= Activity =
A verbatim copy of each record is required.

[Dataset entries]
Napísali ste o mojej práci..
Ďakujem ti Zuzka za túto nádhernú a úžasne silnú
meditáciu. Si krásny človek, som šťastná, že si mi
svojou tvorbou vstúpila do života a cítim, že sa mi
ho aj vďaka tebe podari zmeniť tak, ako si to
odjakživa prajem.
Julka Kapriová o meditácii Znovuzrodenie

= Result =
Napísali ste o mojej práci..
Ďakujem ti Zuzka za túto nádhernú a úžasne silnú
meditáciu. Si krásny človek, som šťastná, že si mi
svojou tvorbou vstúpila do života a cítim, že sa mi
ho aj vďaka tebe podari zmeniť tak, ako si to
odjakživa prajem.
Julka Kapriová o meditácii Znovuzrodenie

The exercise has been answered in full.